Donald Trump Tells OPEC to Lower Crude Oil Prices, Even As Iran Sanctions Loom
crude oil refinery (Photo Credit: Pixabay)

U.S. President Donald Trump on Thursday issued a fresh call for Organization of the Petroleum Exporting Countries (OPEC) to lower crude prices, saying the United States was providing Middle Eastern energy giants with security and hence in turn these countries should provide relief.

“We protect the countries of the Middle East, they would not be safe for very long without us, and yet they continue to push for higher and higher oil prices!” he tweeted.

“We will remember. The OPEC monopoly must get prices down now!”

Trump's call to OPEC comes as his country goes to mid-term polls -- elections will be held to elect congressmen and senators to the House of Congress. High oil prices have pulled up the domestic oil price in the U.S.

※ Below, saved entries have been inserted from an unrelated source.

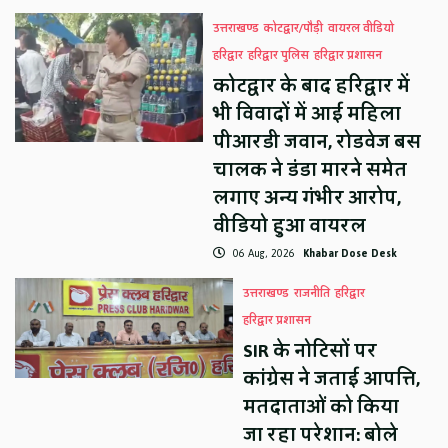
उत्तराखण्ड
कोटद्वार/पौड़ी
वायरल वीडियो
हरिद्वार
हरिद्वार पुलिस
हरिद्वार प्रशासन
कोटद्वार के बाद हरिद्वार में
भी विवादों में आई महिला
पीआरडी जवान, रोडवेज बस
चालक ने डंडा मारने समेत
लगाए अन्य गंभीर आरोप,
वीडियो हुआ वायरल
06 Aug, 2026
Khabar Dose Desk
उत्तराखण्ड
राजनीति
हरिद्वार
हरिद्वार प्रशासन
SIR के नोटिसों पर
कांग्रेस ने जताई आपत्ति,
मतदाताओं को किया
जा रहा परेशान: बोले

That’s a clear nudge to OPEC members such as Saudi Arabia, to agree to a production boost when they meet this weekend. OPEC members will meet with non-Opec countries, such as Russia, over the weekend to examine their production quotas.

Brent crude is currently trading near to $80 per barrel, close to its highest level since November 2014. Futures prices for West Texas Intermediate crude, the U.S. benchmark, dipped slightly following Trump’s tweet before recovering and then retreating once again to trade roughly flat. On Wednesday, WTI climbed back above $70 a barrel. The price of oil is up 7 percent in the last month and nearly 18 percent for 2018.

Oil analysts believe OPEC nations are unlikely to lift production limits, despite pressure from the U.S.

Iran, for example, has indicated it is happy with oil at $80 per barrel, so would presumably oppose a production increase. Tehran is also facing looming sanctions  from the U.S. and will obviously oppose Trump’s suggestion. Iran’s oil production is likely to drop as U.S. sanctions kick in beginning November.

Oil prices have been climbing sharply since OPEC agreed to a historic deal to curb production in late 2016. The freeze on output levels has helped to remove over-capacity from the market, meaning oil producing nations are benefiting from higher prices.